Since the 1970s, all football helmets sold in the U.S. have had to clear a pass-fail standard established by the National Operating Committee for Standards on Athletic Equipment (NOCSAE) certifying they could keep forces on a player’s head below a threshold associated with catastrophic injuries like skull fractures. But those test results weren’t public, and Duma and Rowson’s data showed that that simple threshold was obscuring huge variations in performance.
“We were really surprised,” said Rowson, an associate professor of biomedical engineering and mechanics. “And we realized that no one was putting any of this information out there.”
NOCSAE’s standard also didn’t address forces below that catastrophic threshold.
Duma and Rowson’s rating system was the first to account for these concussion-level forces. When they released their results, Duma said, “It was like a light-switch change in the sport.” Colleges collectively ditched their poorly performing helmets (which were a lot of them: about half of varsity squads were playing in a popular helmet that managed only one star) and shelled out for more protective ones.

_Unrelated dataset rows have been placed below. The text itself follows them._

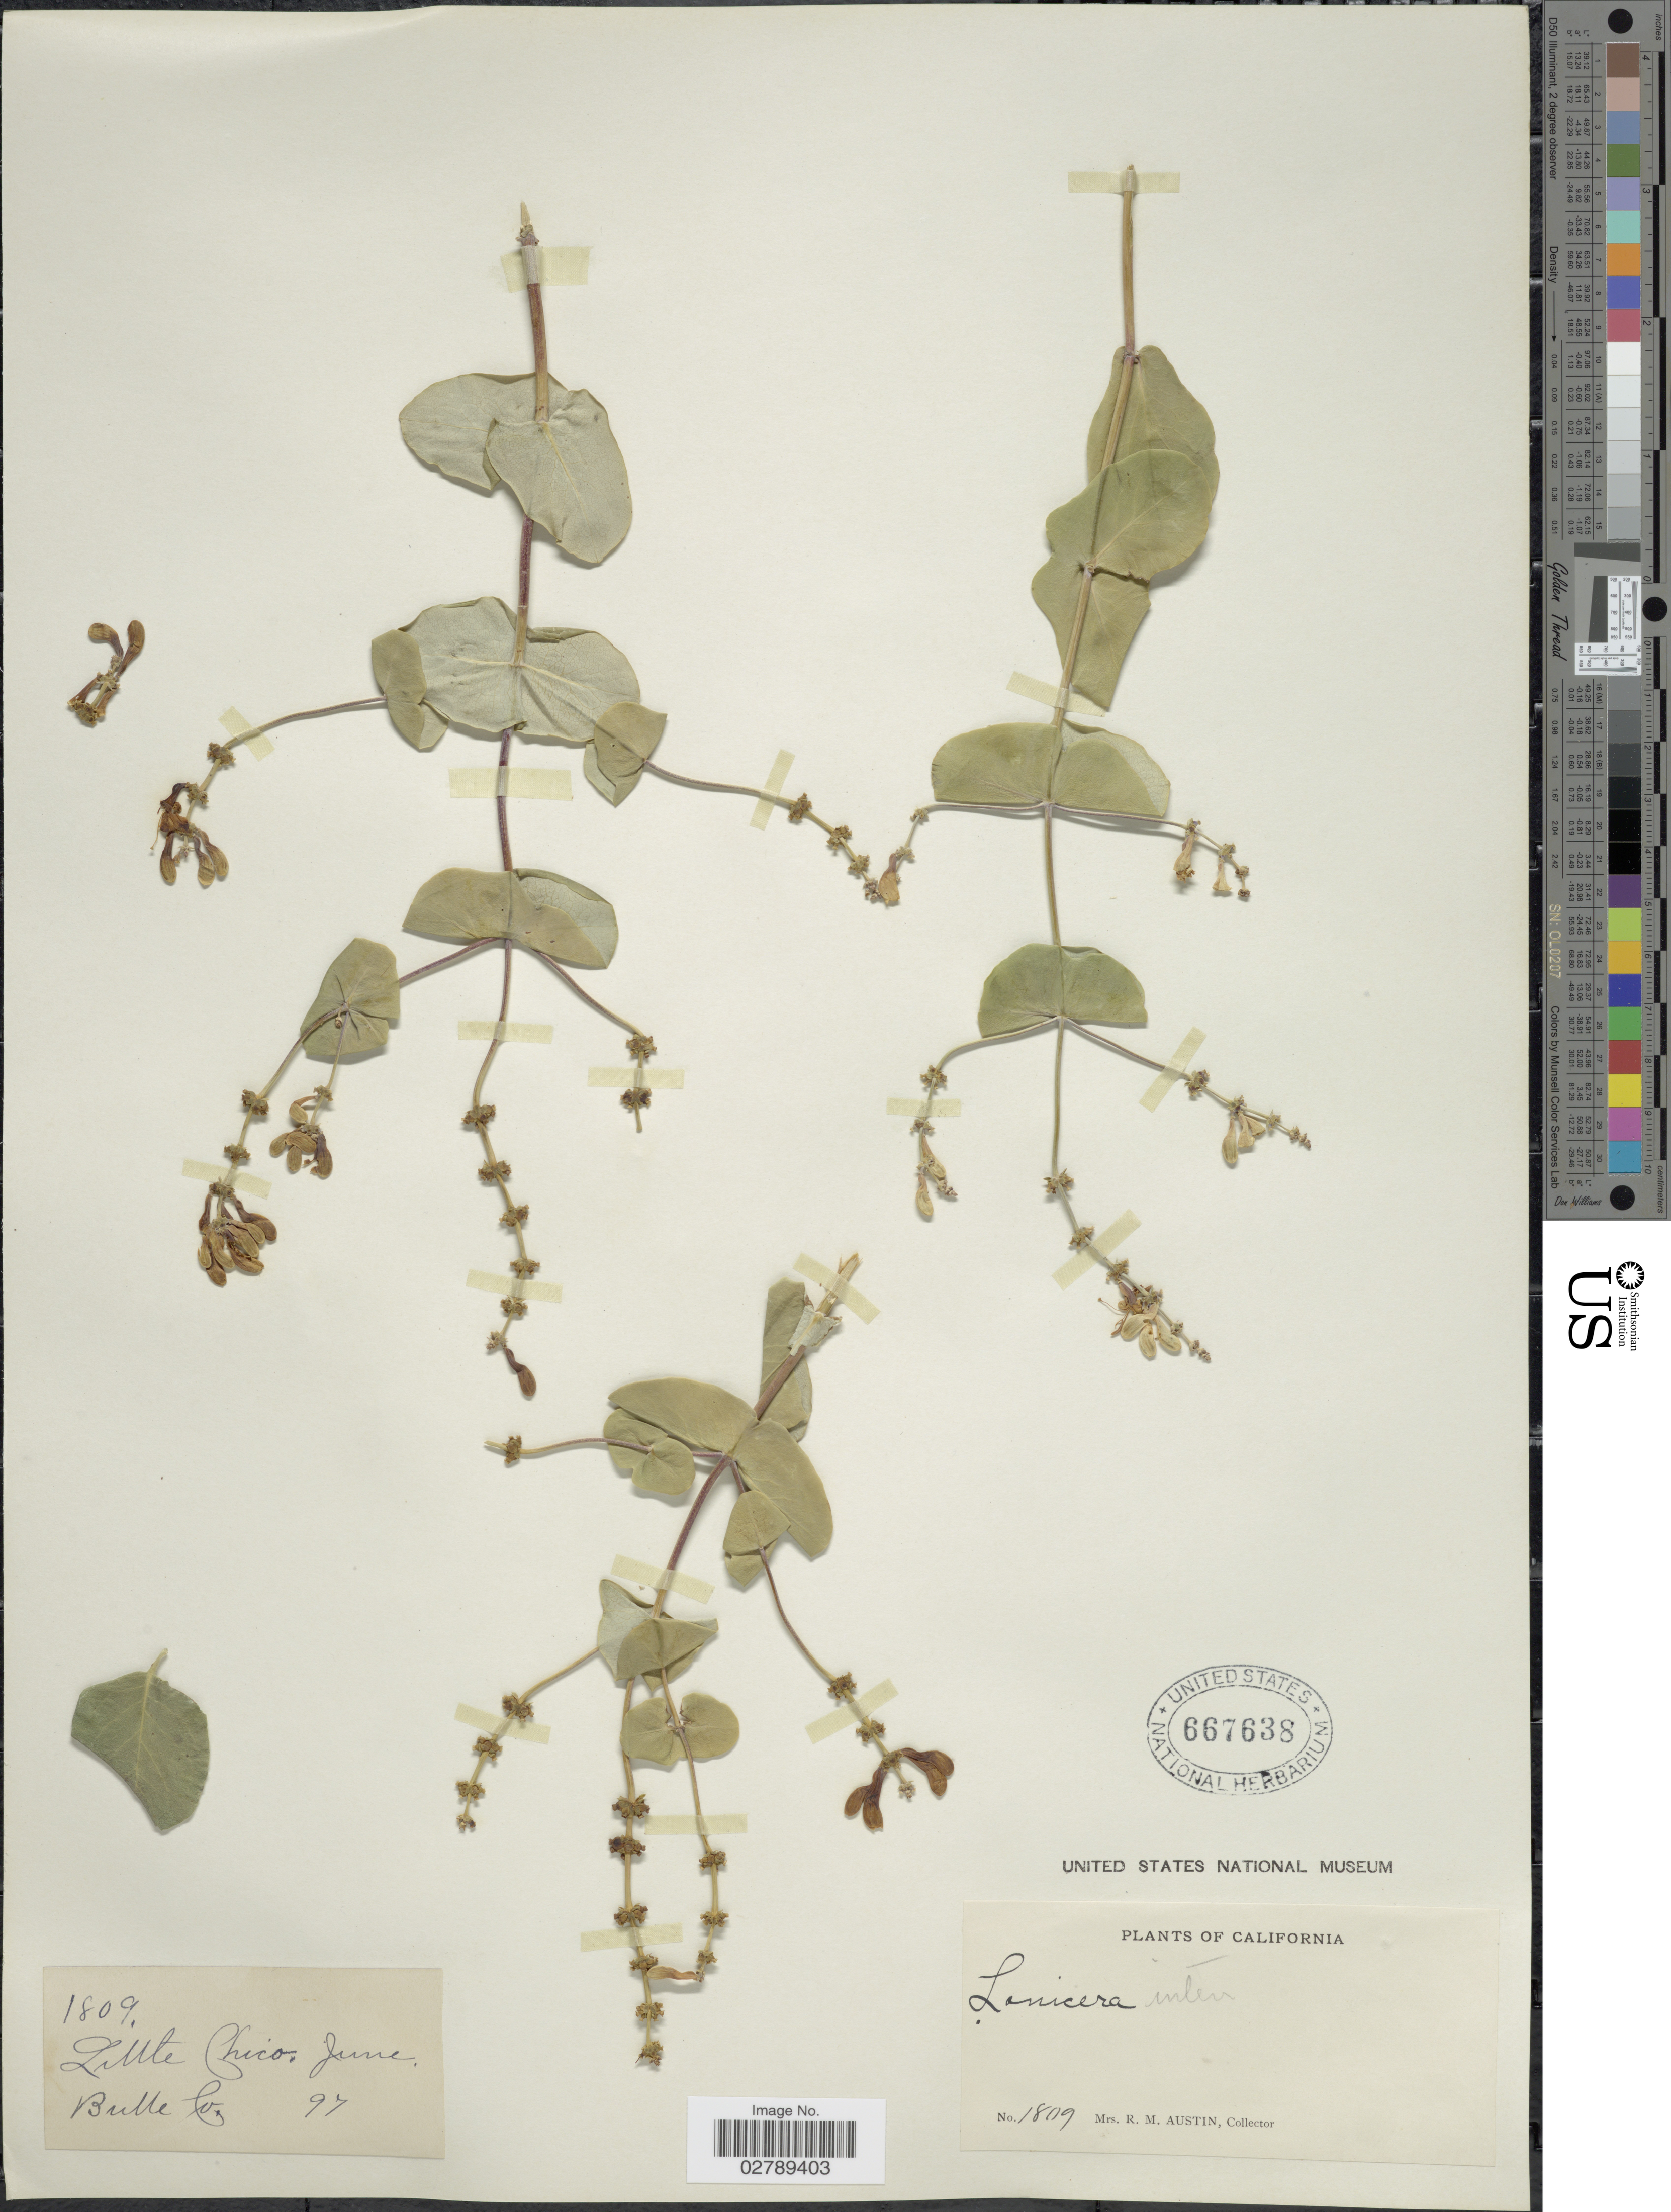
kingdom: Plantae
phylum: Tracheophyta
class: Magnoliopsida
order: Dipsacales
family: Caprifoliaceae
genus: Lonicera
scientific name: Lonicera interrupta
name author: Benth.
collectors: R. Austin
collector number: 1809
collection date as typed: Transcribed d/m/y: /6/97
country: United States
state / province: California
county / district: Butte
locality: Little Chico. Butte Co.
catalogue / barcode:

“Once we started talking to parents and coaches, it was obvious that there was an extraordinary demand for this information,” Duma said. “Helmets are heavily marketed, and people are used to hearing everyone say, ‘our helmet’s the best.’ The independence and the science behind our research really resonated with people.”
The lab made a point of not accepting funding from helmet companies, and the researchers, invited all over the country to give talks on the STAR system, donated their speaking fees to buy new helmets for local youth teams.
The ratings are all available publicly on a website that has racked up more than a million unique visitors at a rate of about 1,000 a day. The lab’s work has been covered in The New York Times, The Washington Post, Sports Illustrated, WIRED, and on hundreds of broadcast channels and ESPN. Major manufacturers use the lab’s logo as a point of pride for high-performing products, and a flag football league in Texas mandates headgear that earns at least four stars in the lab’s ratings.
Over the next few years, Duma and Rowson hope to extend the ratings to all major helmeted sports. Testing is underway for baseball, softball, whitewater, and equestrian helmets. The equestrian project, part of a collaboration with the US Equestrian Foundation and the U.S. Hunter Jumper Association, has already attracted more than $425,000 in private funding.
“When we started we had no idea that helmet research would become as big as it has,” Duma said. “We just thought we would help the football team figure out which helmets were better.”
Hundreds of thousands of impacts later, it’s safe to say they did.